Print verbatim the lines from the beginning of the entries through the line containing "833201 | 2 |", both ends included. Pictures should be left out.

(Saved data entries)
────────────────────────────────────────

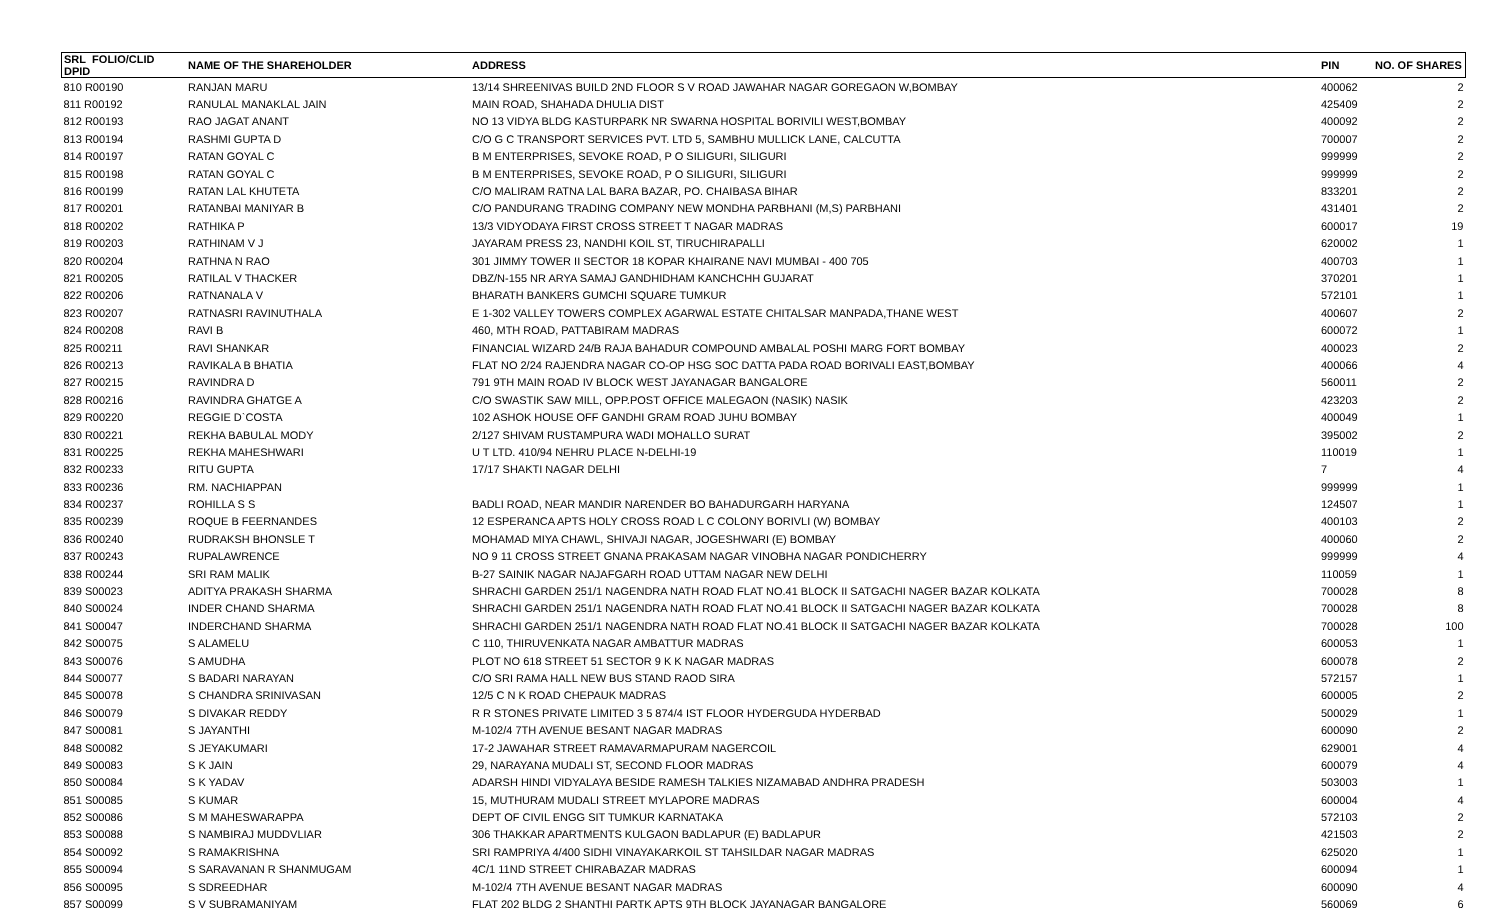| SRL FOLIO/CLID DPID | NAME OF THE SHAREHOLDER | ADDRESS | PIN | NO. OF SHARES |
| --- | --- | --- | --- | --- |
| 810 R00190 | RANJAN MARU | 13/14 SHREENIVAS BUILD 2ND FLOOR S V ROAD JAWAHAR NAGAR GOREGAON W,BOMBAY | 400062 | 2 |
| 811 R00192 | RANULAL MANAKLAL JAIN | MAIN ROAD, SHAHADA DHULIA DIST | 425409 | 2 |
| 812 R00193 | RAO JAGAT ANANT | NO 13 VIDYA BLDG KASTURPARK NR SWARNA HOSPITAL BORIVILI WEST,BOMBAY | 400092 | 2 |
| 813 R00194 | RASHMI GUPTA D | C/O G C TRANSPORT SERVICES PVT. LTD 5, SAMBHU MULLICK LANE, CALCUTTA | 700007 | 2 |
| 814 R00197 | RATAN GOYAL C | B M ENTERPRISES, SEVOKE ROAD, P O SILIGURI, SILIGURI | 999999 | 2 |
| 815 R00198 | RATAN GOYAL C | B M ENTERPRISES, SEVOKE ROAD, P O SILIGURI, SILIGURI | 999999 | 2 |
| 816 R00199 | RATAN LAL KHUTETA | C/O MALIRAM RATNA LAL BARA BAZAR, PO. CHAIBASA BIHAR | 833201 | 2 |
| 817 R00201 | RATANBAI MANIYAR B | C/O PANDURANG TRADING COMPANY NEW MONDHA PARBHANI (M,S) PARBHANI | 431401 | 2 |
| 818 R00202 | RATHIKA P | 13/3 VIDYODAYA FIRST CROSS STREET T NAGAR MADRAS | 600017 | 19 |
| 819 R00203 | RATHINAM V J | JAYARAM PRESS 23, NANDHI KOIL ST, TIRUCHIRAPALLI | 620002 | 1 |
| 820 R00204 | RATHNA N RAO | 301 JIMMY TOWER II SECTOR 18 KOPAR KHAIRANE NAVI MUMBAI - 400 705 | 400703 | 1 |
| 821 R00205 | RATILAL V THACKER | DBZ/N-155 NR ARYA SAMAJ GANDHIDHAM KANCHCHH GUJARAT | 370201 | 1 |
| 822 R00206 | RATNANALA V | BHARATH BANKERS GUMCHI SQUARE TUMKUR | 572101 | 1 |
| 823 R00207 | RATNASRI RAVINUTHALA | E 1-302 VALLEY TOWERS COMPLEX AGARWAL ESTATE CHITALSAR MANPADA,THANE WEST | 400607 | 2 |
| 824 R00208 | RAVI B | 460, MTH ROAD, PATTABIRAM MADRAS | 600072 | 1 |
| 825 R00211 | RAVI SHANKAR | FINANCIAL WIZARD 24/B RAJA BAHADUR COMPOUND AMBALAL POSHI MARG FORT BOMBAY | 400023 | 2 |
| 826 R00213 | RAVIKALA B BHATIA | FLAT NO 2/24 RAJENDRA NAGAR CO-OP HSG SOC DATTA PADA ROAD BORIVALI EAST,BOMBAY | 400066 | 4 |
| 827 R00215 | RAVINDRA D | 791 9TH MAIN ROAD IV BLOCK WEST JAYANAGAR BANGALORE | 560011 | 2 |
| 828 R00216 | RAVINDRA GHATGE A | C/O SWASTIK SAW MILL, OPP.POST OFFICE MALEGAON (NASIK) NASIK | 423203 | 2 |
| 829 R00220 | REGGIE D`COSTA | 102 ASHOK HOUSE OFF GANDHI GRAM ROAD JUHU BOMBAY | 400049 | 1 |
| 830 R00221 | REKHA BABULAL MODY | 2/127 SHIVAM RUSTAMPURA WADI MOHALLO SURAT | 395002 | 2 |
| 831 R00225 | REKHA MAHESHWARI | U T LTD. 410/94 NEHRU PLACE N-DELHI-19 | 110019 | 1 |
| 832 R00233 | RITU GUPTA | 17/17 SHAKTI NAGAR DELHI | 7 | 4 |
| 833 R00236 | RM. NACHIAPPAN | | 999999 | 1 |
| 834 R00237 | ROHILLA S S | BADLI ROAD, NEAR MANDIR NARENDER BO BAHADURGARH HARYANA | 124507 | 1 |
| 835 R00239 | ROQUE B FEERNANDES | 12 ESPERANCA APTS HOLY CROSS ROAD L C COLONY BORIVLI (W) BOMBAY | 400103 | 2 |
| 836 R00240 | RUDRAKSH BHONSLE T | MOHAMAD MIYA CHAWL, SHIVAJI NAGAR, JOGESHWARI (E) BOMBAY | 400060 | 2 |
| 837 R00243 | RUPALAWRENCE | NO 9 11 CROSS STREET GNANA PRAKASAM NAGAR VINOBHA NAGAR PONDICHERRY | 999999 | 4 |
| 838 R00244 | SRI RAM MALIK | B-27 SAINIK NAGAR NAJAFGARH ROAD UTTAM NAGAR NEW DELHI | 110059 | 1 |
| 839 S00023 | ADITYA PRAKASH SHARMA | SHRACHI GARDEN 251/1 NAGENDRA NATH ROAD FLAT NO.41 BLOCK II SATGACHI NAGER BAZAR KOLKATA | 700028 | 8 |
| 840 S00024 | INDER CHAND SHARMA | SHRACHI GARDEN 251/1 NAGENDRA NATH ROAD FLAT NO.41 BLOCK II SATGACHI NAGER BAZAR KOLKATA | 700028 | 8 |
| 841 S00047 | INDERCHAND SHARMA | SHRACHI GARDEN 251/1 NAGENDRA NATH ROAD FLAT NO.41 BLOCK II SATGACHI NAGER BAZAR KOLKATA | 700028 | 100 |
| 842 S00075 | S ALAMELU | C 110, THIRUVENKATA NAGAR AMBATTUR MADRAS | 600053 | 1 |
| 843 S00076 | S AMUDHA | PLOT NO 618 STREET 51 SECTOR 9 K K NAGAR MADRAS | 600078 | 2 |
| 844 S00077 | S BADARI NARAYAN | C/O SRI RAMA HALL NEW BUS STAND RAOD SIRA | 572157 | 1 |
| 845 S00078 | S CHANDRA SRINIVASAN | 12/5 C N K ROAD CHEPAUK MADRAS | 600005 | 2 |
| 846 S00079 | S DIVAKAR REDDY | R R STONES PRIVATE LIMITED 3 5 874/4 IST FLOOR HYDERGUDA HYDERBAD | 500029 | 1 |
| 847 S00081 | S JAYANTHI | M-102/4 7TH AVENUE BESANT NAGAR MADRAS | 600090 | 2 |
| 848 S00082 | S JEYAKUMARI | 17-2 JAWAHAR STREET RAMAVARMAPURAM NAGERCOIL | 629001 | 4 |
| 849 S00083 | S K JAIN | 29, NARAYANA MUDALI ST, SECOND FLOOR MADRAS | 600079 | 4 |
| 850 S00084 | S K YADAV | ADARSH HINDI VIDYALAYA BESIDE RAMESH TALKIES NIZAMABAD ANDHRA PRADESH | 503003 | 1 |
| 851 S00085 | S KUMAR | 15, MUTHURAM MUDALI STREET MYLAPORE MADRAS | 600004 | 4 |
| 852 S00086 | S M MAHESWARAPPA | DEPT OF CIVIL ENGG SIT TUMKUR KARNATAKA | 572103 | 2 |
| 853 S00088 | S NAMBIRAJ MUDDVLIAR | 306 THAKKAR APARTMENTS KULGAON BADLAPUR (E) BADLAPUR | 421503 | 2 |
| 854 S00092 | S RAMAKRISHNA | SRI RAMPRIYA 4/400 SIDHI VINAYAKARKOIL ST TAHSILDAR NAGAR MADRAS | 625020 | 1 |
| 855 S00094 | S SARAVANAN R SHANMUGAM | 4C/1 11ND STREET CHIRABAZAR MADRAS | 600094 | 1 |
| 856 S00095 | S SDREEDHAR | M-102/4 7TH AVENUE BESANT NAGAR MADRAS | 600090 | 4 |
| 857 S00099 | S V SUBRAMANIYAM | FLAT 202 BLDG 2 SHANTHI PARTK APTS 9TH BLOCK JAYANAGAR BANGALORE | 560069 | 6 |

────────────────────────────────────────

Response to the task
| SRL FOLIO/CLID DPID | NAME OF THE SHAREHOLDER | ADDRESS | PIN | NO. OF SHARES |
| --- | --- | --- | --- | --- |
| 810 R00190 | RANJAN MARU | 13/14 SHREENIVAS BUILD 2ND FLOOR S V ROAD JAWAHAR NAGAR GOREGAON W,BOMBAY | 400062 | 2 |
| 811 R00192 | RANULAL MANAKLAL JAIN | MAIN ROAD, SHAHADA DHULIA DIST | 425409 | 2 |
| 812 R00193 | RAO JAGAT ANANT | NO 13 VIDYA BLDG KASTURPARK NR SWARNA HOSPITAL BORIVILI WEST,BOMBAY | 400092 | 2 |
| 813 R00194 | RASHMI GUPTA D | C/O G C TRANSPORT SERVICES PVT. LTD 5, SAMBHU MULLICK LANE, CALCUTTA | 700007 | 2 |
| 814 R00197 | RATAN GOYAL C | B M ENTERPRISES, SEVOKE ROAD, P O SILIGURI, SILIGURI | 999999 | 2 |
| 815 R00198 | RATAN GOYAL C | B M ENTERPRISES, SEVOKE ROAD, P O SILIGURI, SILIGURI | 999999 | 2 |
| 816 R00199 | RATAN LAL KHUTETA | C/O MALIRAM RATNA LAL BARA BAZAR, PO. CHAIBASA BIHAR | 833201 | 2 |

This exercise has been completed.